Falando em eleições, como o senhor avalia as pesquisas que apontam a polarização entre Lula e Bolsonaro? Uma eleição que só vai acontecer em outubro do ano que vem não poderia estar sendo discutida com tanta antecedência. O Brasil vive uma campanha eleitoral. O Ciro Gomes grava vídeos como se estivesse no horário de rádio e TV. O Bolsonaro fala, o Lula responde. Todo dia. Nas minhas redes, coloco os três, dou espaço para os três, o brasileiro que analise. Não sou feliz de ver a polarização. Sonho em ver a terceira via. Sonho com isso desde antes de entrar na vida pública. Mas está difícil enxergar a terceira via. O Ciro Gomes é o mais preparado de todos, no que tange a qualidade do candidato, mas é rejeitado pela forma raivosa como sempre se dirige aos outros. Ele tinha que rever isso. São mais de 12 meses até a eleição. Pode aparecer uma pessoa mais forte, com mais aceitação, mais credibilidade. Não basta popularidade. Prefiro a credibilidade. Na terceira via ainda não apareceu um nome com um número razoável [nas pesquisas]. Falam no nome da senadora Simone Tebet, no nome do meu irmão Datena. Se aparecerem em uma pesquisa com 10%, é um número importante. Você soma com os 12% que o Ciro sempre tem, são 22%, aí as pessoas começam a alimentar essa expectativa. Caso contrário, sem chance. As pesquisas mostravam o Luciano Huck, ele não passava de 4%. Foi por isso que desistiu. Com esse número, volta para casa, né?
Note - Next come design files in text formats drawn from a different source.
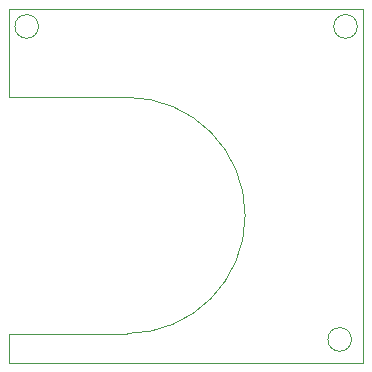
<source format=gbr>
G04 #@! TF.GenerationSoftware,KiCad,Pcbnew,(5.1.6)-1*
G04 #@! TF.CreationDate,2021-05-09T15:01:23+05:30*
G04 #@! TF.ProjectId,ProTag,50726f54-6167-42e6-9b69-6361645f7063,1*
G04 #@! TF.SameCoordinates,Original*
G04 #@! TF.FileFunction,Profile,NP*
%FSLAX45Y45*%
G04 Gerber Fmt 4.5, Leading zero omitted, Abs format (unit mm)*
G04 Created by KiCad (PCBNEW (5.1.6)-1) date 2021-05-09 15:01:23*
%MOMM*%
%LPD*%
G01*
G04 APERTURE LIST*
G04 #@! TA.AperFunction,Profile*
%ADD10C,0.010000*%
G04 #@! TD*
G04 APERTURE END LIST*
D10*
X16500000Y-11300000D02*
X16500000Y-10550000D01*
X17500000Y-11300000D02*
X16500000Y-11300000D01*
X16500000Y-13550000D02*
X16500000Y-13300000D01*
X16750000Y-10700000D02*
G75*
G03*
X16750000Y-10700000I-100000J0D01*
G01*
X17500000Y-11300000D02*
G75*
G02*
X17500000Y-13300000I0J-1000000D01*
G01*
X19400000Y-13350000D02*
G75*
G03*
X19400000Y-13350000I-100000J0D01*
G01*
X19500000Y-10550000D02*
X19500000Y-13550000D01*
X19450000Y-10700000D02*
G75*
G03*
X19450000Y-10700000I-100000J0D01*
G01*
X19500000Y-13550000D02*
X16500000Y-13550000D01*
X16500000Y-10550000D02*
X19500000Y-10550000D01*
X16500000Y-13300000D02*
X17500000Y-13300000D01*
M02*

</source>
Você está vendo que o povo não te quer e não te vê com qualificação.

Mesmo com a máquina na mão, o senhor vê espaço para o presidente Bolsonaro deixar de ser competitivo? O caminho para isso existe, especialmente, em função da CPI e da forma como boa parte da população brasileira enxerga esse tal Centrão. Eles viraram chacota. A credibilidade do Centrão é zero. Eles têm espaço na TV, são partidos com capilaridade, mas o presidente não pode achar que isso basta. Eles estão no miolo do governo. Eu penso uma coisa: Bolsonaro não pode ser 100% culpado por ter que se relacionar com o Centrão. Nem Deus conseguiria governar sem ter que se acordar com esse pessoal. É um pessoal com força de voto no Congresso, mas é faminto, quer o poder para fazer negócio. Esse é o perigo: o presidente prometeu que não roubaria, mas não pode achar que não vai deixar que roubem. Não tem jeito. Deus teve surpresa com um apóstolo, não teria com essa quantidade de secretários e assessores? Lamento, mas isso vai prejudicá-lo. A chance de colocar o Centrão nesses postos do governo e trazer corrupção para dentro do governo é muito grande.